What is needed
Starting with the first line of the records, write out each line exactly until you have included the line containing "We ensure that the".

**** Supplied material ****

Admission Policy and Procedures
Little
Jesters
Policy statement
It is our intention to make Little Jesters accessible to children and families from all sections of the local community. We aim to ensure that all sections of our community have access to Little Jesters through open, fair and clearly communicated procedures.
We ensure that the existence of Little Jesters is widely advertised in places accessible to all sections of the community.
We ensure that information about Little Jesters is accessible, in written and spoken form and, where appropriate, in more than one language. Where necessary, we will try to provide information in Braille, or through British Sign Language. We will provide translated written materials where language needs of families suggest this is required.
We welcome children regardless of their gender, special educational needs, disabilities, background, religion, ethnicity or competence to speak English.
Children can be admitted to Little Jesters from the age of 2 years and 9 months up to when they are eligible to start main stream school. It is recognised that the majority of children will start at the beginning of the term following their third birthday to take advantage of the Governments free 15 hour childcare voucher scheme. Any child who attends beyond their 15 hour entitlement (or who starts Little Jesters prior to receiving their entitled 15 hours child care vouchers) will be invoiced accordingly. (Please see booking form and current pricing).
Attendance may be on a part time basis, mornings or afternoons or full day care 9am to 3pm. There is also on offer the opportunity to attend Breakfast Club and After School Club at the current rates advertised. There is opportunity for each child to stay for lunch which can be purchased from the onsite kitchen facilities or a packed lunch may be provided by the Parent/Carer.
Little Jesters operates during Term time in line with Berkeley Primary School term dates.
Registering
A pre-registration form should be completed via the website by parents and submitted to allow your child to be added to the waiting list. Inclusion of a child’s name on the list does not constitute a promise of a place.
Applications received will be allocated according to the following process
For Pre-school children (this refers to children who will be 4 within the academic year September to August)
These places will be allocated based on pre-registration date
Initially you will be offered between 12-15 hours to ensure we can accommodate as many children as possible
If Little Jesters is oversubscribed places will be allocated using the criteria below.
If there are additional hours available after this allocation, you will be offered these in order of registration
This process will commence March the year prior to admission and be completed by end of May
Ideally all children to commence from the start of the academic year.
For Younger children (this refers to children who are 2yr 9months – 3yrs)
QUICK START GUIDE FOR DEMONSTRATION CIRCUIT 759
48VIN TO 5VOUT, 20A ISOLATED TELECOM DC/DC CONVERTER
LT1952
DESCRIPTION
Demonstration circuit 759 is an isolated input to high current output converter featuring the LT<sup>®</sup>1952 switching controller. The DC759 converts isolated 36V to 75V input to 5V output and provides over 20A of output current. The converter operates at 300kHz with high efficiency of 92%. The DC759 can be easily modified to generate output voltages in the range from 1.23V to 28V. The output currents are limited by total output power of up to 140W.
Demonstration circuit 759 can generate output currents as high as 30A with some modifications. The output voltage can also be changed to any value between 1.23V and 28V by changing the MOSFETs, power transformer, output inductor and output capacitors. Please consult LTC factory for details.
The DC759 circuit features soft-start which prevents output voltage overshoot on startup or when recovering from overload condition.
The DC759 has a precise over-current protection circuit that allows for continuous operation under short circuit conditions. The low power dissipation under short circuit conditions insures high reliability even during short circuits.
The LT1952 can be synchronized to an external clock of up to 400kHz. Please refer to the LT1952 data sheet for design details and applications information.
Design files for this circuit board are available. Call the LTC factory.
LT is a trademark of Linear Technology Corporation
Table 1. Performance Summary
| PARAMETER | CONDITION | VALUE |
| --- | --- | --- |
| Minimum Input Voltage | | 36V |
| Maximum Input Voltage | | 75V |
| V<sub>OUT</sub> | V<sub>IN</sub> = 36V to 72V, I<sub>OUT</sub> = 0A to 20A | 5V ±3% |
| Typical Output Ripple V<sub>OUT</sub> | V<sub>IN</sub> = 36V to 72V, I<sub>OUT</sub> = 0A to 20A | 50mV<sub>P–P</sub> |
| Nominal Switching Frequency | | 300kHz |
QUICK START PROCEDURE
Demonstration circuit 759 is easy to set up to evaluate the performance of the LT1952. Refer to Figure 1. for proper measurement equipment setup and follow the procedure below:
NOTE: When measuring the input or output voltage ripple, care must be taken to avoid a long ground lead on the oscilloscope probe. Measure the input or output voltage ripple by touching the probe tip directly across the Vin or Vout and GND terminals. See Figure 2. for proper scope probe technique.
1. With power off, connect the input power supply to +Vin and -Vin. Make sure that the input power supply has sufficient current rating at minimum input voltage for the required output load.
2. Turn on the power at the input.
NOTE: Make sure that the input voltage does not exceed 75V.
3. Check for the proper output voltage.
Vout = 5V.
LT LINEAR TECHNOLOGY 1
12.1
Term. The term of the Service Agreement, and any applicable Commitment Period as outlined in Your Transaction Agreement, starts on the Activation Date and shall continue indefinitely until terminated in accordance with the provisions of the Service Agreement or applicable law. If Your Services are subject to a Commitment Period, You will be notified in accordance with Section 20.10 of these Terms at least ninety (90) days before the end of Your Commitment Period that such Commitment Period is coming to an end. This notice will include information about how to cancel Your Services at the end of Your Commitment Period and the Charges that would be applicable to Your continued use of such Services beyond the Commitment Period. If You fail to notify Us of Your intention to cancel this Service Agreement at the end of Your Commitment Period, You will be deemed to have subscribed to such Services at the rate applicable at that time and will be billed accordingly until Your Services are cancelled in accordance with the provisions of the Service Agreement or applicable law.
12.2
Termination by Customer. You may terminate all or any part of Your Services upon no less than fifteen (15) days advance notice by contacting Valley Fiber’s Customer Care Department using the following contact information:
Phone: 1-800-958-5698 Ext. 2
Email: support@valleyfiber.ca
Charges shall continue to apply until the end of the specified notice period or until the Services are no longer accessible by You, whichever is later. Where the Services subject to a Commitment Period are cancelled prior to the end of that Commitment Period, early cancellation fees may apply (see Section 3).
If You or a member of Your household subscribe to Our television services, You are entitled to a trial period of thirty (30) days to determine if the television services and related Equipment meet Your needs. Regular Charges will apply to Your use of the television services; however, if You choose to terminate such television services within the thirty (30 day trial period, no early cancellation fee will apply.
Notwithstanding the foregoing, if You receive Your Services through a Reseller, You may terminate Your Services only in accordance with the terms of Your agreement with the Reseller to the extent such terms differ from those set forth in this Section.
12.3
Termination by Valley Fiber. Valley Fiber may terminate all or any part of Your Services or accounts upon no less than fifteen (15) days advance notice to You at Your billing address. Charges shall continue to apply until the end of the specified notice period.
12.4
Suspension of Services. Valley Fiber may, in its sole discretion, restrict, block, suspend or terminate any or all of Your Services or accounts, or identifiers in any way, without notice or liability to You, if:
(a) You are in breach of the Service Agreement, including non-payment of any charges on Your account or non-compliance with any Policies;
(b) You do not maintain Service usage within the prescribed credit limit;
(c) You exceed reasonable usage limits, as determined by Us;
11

****

Result
Admission Policy and Procedures
Little
Jesters
Policy statement
It is our intention to make Little Jesters accessible to children and families from all sections of the local community. We aim to ensure that all sections of our community have access to Little Jesters through open, fair and clearly communicated procedures.
We ensure that the existence of Little Jesters is widely advertised in places accessible to all sections of the community.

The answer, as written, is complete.